I screamed in shock, like a person walking in on an intruder. I cried and wept over that little dead body, I'd really grown fond of him. There had been no warning he was dying, or in danger of going into a bad state. I've worked with enough of these elderly goats - or goats who came from malnourishment or needy situations - to know that they can take a turn for the worse really quickly. But Lofa had been eating well and was active. I always checked his eyes and gums daily when I'd give him his morning hugs, just as a precaution to see if he was getting anemic. The night before he died, I said my usual good nights to him - he just loved to be hugged, and would lean into you and rest his head in your side. It was supposed to rain, so I put his little jacket on him for some extra warmth, even though he showed no signs of shivers.
There was no sign of distress in his body, except for diarrhea. I can only make assumptions and it is always hard to not know exactly what killed an animal in the end. I often said that Lofa was not a very strong goat. We'd had a scare with him not long after he arrived last June, where he was really sick, and the vet concurred it was anemia. I had dealt with this before with Aunt Bea and knew how quickly they can die if they don't get treatment, so I got him rebounded in a few days. He wasn't as old as Bea so that helped. He might have had blockage in an intestine from a thorn, glass or any small object he picked up while eating. This happened to a yearling sheep and the vet did an autopsy where we found the blockage - but we never could determine what caused it. And that sheep became ill two days prior to her death.
It is what it is.
When I got to the barn, the animals were as stoic about another death as I had seen them in the past. They mourn in different ways than we do. They move on much more elegantly too. The rains returned, and I turned a bucket upside down, took a seat near Lofa, and watched the animals eat their hay while chickens scattered in and out of the barn. It never ceases to give me comfort when one of the animals dies - how the barnyard goes on. My good byes to Lofa were weepy, he was such a special little fellow. Lofa was a talker, no matter where he was in the barnyard, if I entered at the gate, I knew exactly where he was because he'd start talking. He was bowlegged like no other and his front teeth always protruded a bit, sort of like he had dentures. He reminded me of a little old man in Florida, walking the beach all bowlegged with skinny legs and mouth slightly ajar.
When I got to the barn and found him around 8 am, his mouth was still warm. This killed me as it indicated he had died shortly before I got there. My heroics might have only prolonged what nature had in store. His little body did what it could. I buried him with a sprig of daffodil and some pussy willows to celebrate spring with him.
As I walked back to the house, it dawned on me that five years ago on this same day, early in the morning, my father died. He was in home hospice and had told my mother he hoped to live to see Spring. And he did, if only an hour or so of it. Perhaps Lofa was ready long before this too, and knew this first day of spring had significance on many levels for so many.
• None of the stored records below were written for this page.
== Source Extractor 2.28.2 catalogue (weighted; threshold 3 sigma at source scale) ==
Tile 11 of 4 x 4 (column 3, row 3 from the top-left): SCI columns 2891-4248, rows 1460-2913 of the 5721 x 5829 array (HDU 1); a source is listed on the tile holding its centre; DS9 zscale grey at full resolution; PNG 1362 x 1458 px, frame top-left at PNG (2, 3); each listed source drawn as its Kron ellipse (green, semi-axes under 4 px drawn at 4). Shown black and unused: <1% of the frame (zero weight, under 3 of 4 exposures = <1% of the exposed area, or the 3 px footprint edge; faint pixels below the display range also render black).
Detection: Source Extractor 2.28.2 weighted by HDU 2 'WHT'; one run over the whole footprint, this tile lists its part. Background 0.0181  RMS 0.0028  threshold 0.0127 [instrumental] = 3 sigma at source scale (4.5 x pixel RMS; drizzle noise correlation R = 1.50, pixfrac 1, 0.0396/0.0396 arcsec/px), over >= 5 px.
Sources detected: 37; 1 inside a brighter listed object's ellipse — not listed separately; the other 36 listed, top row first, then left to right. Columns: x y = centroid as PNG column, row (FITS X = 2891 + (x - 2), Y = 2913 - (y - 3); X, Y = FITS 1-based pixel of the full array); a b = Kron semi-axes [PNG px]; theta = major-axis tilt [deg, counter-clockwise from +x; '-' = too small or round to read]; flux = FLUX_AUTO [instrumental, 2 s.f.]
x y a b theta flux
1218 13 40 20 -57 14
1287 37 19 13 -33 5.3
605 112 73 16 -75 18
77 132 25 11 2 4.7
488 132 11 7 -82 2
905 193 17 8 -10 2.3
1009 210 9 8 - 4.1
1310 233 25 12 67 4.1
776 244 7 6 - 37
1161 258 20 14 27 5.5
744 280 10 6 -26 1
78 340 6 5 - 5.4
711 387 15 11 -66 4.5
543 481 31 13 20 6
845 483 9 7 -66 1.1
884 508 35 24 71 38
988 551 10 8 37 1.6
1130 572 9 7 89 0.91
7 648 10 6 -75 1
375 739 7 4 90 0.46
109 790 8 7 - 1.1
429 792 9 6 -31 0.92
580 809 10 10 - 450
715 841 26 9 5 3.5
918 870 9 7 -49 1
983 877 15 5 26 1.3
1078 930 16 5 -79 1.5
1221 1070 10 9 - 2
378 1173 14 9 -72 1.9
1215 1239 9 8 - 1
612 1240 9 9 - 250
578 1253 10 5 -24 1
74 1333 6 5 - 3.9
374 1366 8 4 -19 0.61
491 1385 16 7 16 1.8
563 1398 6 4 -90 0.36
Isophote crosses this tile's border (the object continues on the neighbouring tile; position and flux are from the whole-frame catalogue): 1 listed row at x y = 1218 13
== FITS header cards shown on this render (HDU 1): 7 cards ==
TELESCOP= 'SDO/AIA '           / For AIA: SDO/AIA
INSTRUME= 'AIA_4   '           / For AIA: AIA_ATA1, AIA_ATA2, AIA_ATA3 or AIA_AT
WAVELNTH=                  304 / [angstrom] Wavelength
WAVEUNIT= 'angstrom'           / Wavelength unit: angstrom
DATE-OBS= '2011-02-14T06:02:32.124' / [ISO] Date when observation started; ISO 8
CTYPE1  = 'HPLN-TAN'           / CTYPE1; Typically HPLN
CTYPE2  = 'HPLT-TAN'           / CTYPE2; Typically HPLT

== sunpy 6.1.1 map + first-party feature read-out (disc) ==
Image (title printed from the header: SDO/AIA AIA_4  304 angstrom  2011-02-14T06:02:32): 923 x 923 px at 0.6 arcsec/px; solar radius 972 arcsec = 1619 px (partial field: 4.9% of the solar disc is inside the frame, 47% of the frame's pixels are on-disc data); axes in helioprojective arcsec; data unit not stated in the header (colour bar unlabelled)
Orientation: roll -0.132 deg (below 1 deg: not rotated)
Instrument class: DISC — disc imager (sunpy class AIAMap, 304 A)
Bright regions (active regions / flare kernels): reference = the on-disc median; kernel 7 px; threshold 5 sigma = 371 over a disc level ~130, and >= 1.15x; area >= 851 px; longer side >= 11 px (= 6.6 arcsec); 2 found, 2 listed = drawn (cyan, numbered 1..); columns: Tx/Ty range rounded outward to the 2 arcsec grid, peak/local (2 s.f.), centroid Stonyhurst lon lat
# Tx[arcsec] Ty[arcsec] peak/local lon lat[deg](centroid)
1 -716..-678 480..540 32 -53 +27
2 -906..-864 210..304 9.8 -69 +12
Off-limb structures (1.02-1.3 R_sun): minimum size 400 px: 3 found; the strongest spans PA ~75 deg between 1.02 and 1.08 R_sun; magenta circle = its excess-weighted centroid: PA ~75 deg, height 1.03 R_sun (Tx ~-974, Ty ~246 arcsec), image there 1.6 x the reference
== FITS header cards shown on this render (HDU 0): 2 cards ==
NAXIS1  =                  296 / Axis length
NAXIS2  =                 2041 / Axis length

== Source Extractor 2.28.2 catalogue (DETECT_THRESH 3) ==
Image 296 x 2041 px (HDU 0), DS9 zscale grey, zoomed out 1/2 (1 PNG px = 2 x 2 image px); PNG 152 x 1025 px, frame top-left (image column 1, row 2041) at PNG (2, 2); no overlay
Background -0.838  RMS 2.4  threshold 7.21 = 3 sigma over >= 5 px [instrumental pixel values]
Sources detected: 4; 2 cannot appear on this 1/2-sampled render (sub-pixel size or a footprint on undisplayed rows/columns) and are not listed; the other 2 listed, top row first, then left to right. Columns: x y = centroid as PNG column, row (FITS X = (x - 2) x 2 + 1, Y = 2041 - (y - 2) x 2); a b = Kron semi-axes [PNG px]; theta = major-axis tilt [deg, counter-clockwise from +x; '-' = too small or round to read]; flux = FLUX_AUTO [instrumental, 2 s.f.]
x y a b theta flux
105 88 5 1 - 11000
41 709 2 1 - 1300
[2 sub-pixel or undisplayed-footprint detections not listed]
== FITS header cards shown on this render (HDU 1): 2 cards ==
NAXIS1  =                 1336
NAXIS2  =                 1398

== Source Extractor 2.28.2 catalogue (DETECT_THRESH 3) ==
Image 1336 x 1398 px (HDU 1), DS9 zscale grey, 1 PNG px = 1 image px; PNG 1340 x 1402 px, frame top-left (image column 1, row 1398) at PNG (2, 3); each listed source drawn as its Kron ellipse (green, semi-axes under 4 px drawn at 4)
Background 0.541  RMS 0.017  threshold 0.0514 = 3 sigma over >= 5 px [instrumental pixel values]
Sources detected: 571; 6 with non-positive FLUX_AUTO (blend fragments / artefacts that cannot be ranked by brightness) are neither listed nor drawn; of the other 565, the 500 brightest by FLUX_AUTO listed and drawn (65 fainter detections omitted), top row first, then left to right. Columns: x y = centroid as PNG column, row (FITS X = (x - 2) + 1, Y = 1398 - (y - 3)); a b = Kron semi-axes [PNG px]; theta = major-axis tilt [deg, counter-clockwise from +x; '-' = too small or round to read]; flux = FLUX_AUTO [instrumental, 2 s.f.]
Little Lofa, you never gave any trouble to anyone and were such a joy to have with us. You gave Rudy comfort too after he lost Teats, and your friend Raggedy was able to gain courage at your side. I will miss you, little man!
It all seemed extra sad and heavy today.
Lofa arrived from a neglect case, along with Raggedy Man, in 2012. He had first been rescued by New Moon Goat Farm Rescue where many of the goat Misfits have come from.